Objective: To determine molecular mechanisms involved in hydrogen sulfide mediated cytoprotection during chronic tissue ischemia.
Methods: Hind limb ischemia was induced in 10 week old wild type, 42 wk old Db/Db diabetic, or eNOSKO mice (n=8, each group). PBS, 0.1, 0.5 and 1mg/kg Na2S was administered twice daily by retro-orbital injection. Hind limb perfusion was measured using a laser Doppler perfusion probe. Angiogenic index was determined by the ratio of CD31 to DAPI positive staining. Cell proliferation index was measured as the ratio of Ki67 to DAPI positive areas and TUNEL assay was measured to investigate the apoptosis. Endothelial cell proliferation was also performed under hypoxic condition. HIF -1 activity was measured using a HIF -1 reporter assay in vitro and expression of HIF -1 in vivo was measured by western blot assay. Lastly, VEGF expression was determined by ELISA.

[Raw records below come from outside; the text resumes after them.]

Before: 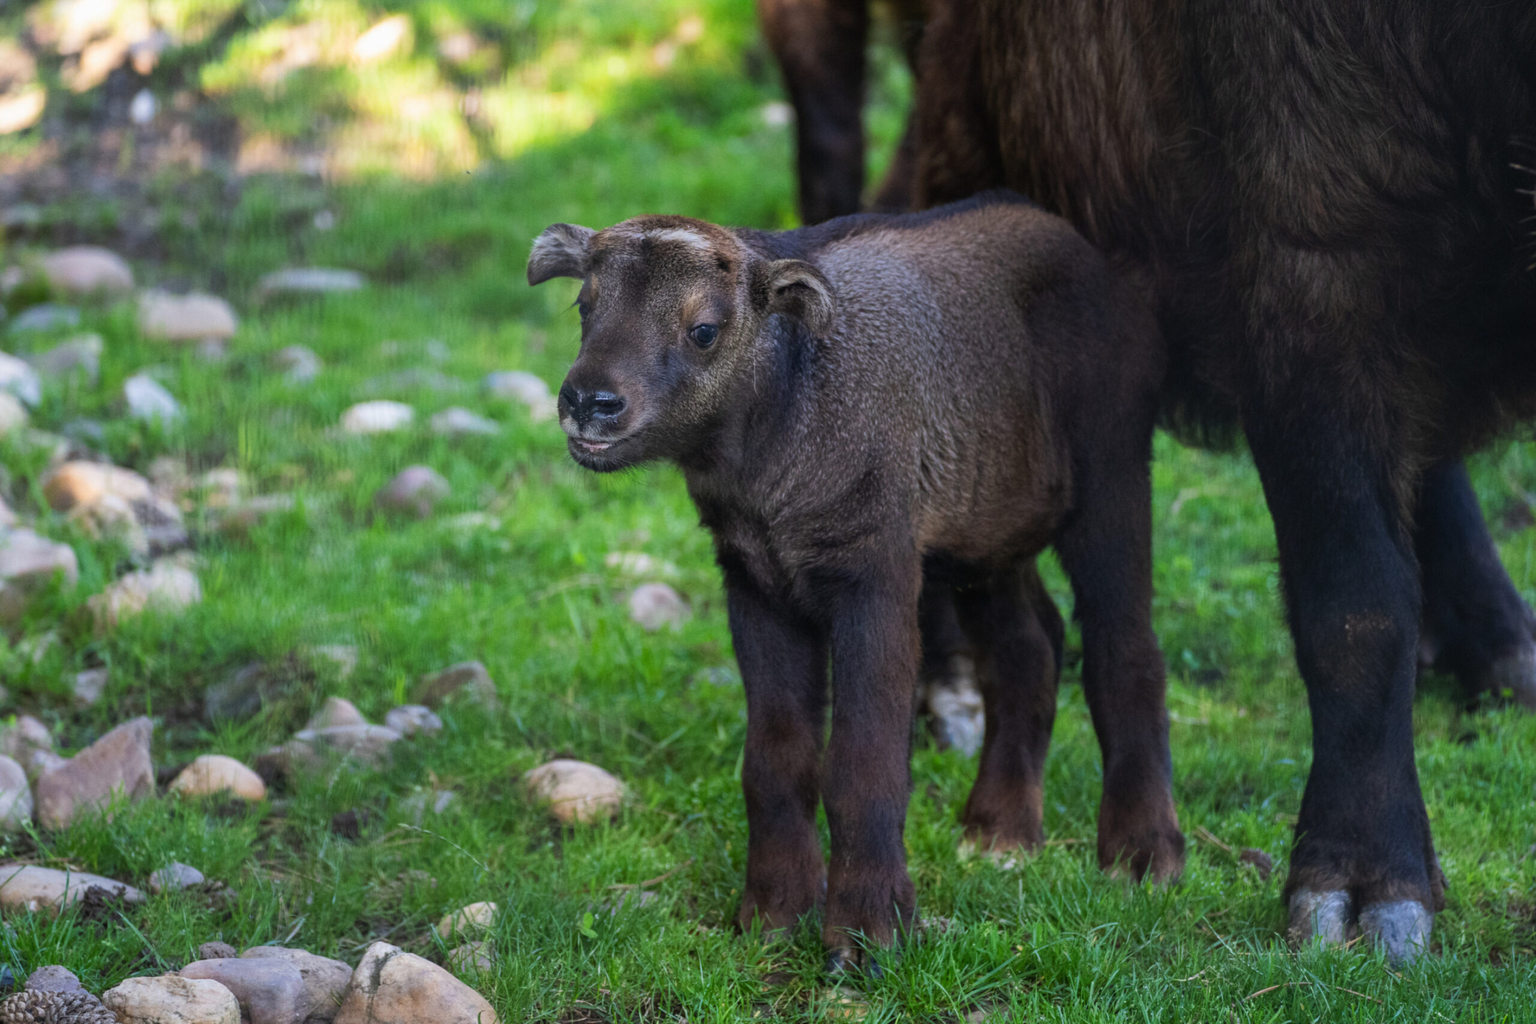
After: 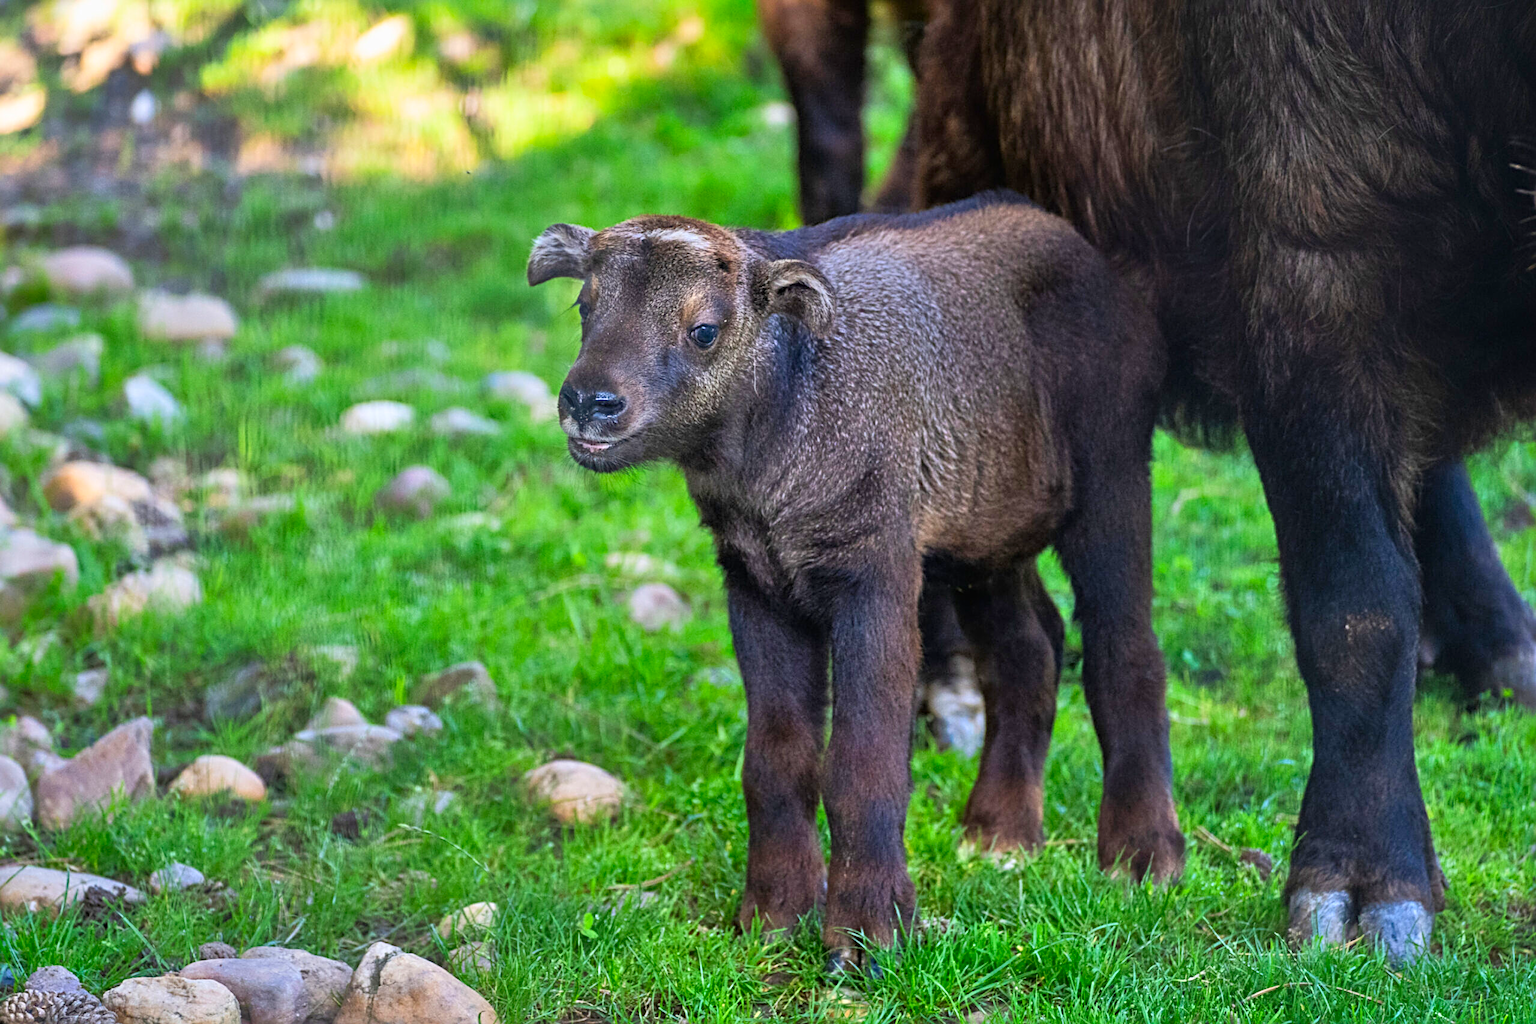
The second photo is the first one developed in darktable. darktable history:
sharpen: radius 3.984
exposure: exposure -0.014 EV, compensate exposure bias true, compensate highlight preservation false
tone equalizer: -7 EV 0.152 EV, -6 EV 0.617 EV, -5 EV 1.18 EV, -4 EV 1.36 EV, -3 EV 1.13 EV, -2 EV 0.6 EV, -1 EV 0.166 EV
shadows and highlights: shadows 25.91, highlights -24.91
contrast brightness saturation: contrast 0.175, saturation 0.31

Result: Blood tissue perfusion, angiogenic index, proliferation index, capillary to myofiber ratio, HIF-1 activity and VEGF expression were all significantly increased and conversely, apoptosis was prevented in ischemic hind limbs of aged diabetic mice treated with Na2S compared to PBS control. Na2S therapy partially restored eNOS KO ischemic hind limb blood flow to pre-ligation levels which was inhibited by cPTIO. cPTIO also significantly prevented Na2S mediated hypoxic endothelial cell proliferation activity suggesting the involvement of non-enzymatic induction of NO by sulfide during revascularization. Lastly, VEGF164 aptamer blocked sulfide induced augmentation of blood flow and reduced the expression VEGF164 in WT and diabetic mice hind limb ischemia indicating VEGF164 as the sulfide induced angiogenic stimulator.
Conclusion: Sodium sulfide therapy restores tissue perfusion of critical limb ischemia by increasing HIF-1 activation and expression of VEGF that involves non-enzymatic NO synthesis and bioavailability.
- © 2011 by American Heart Association, Inc.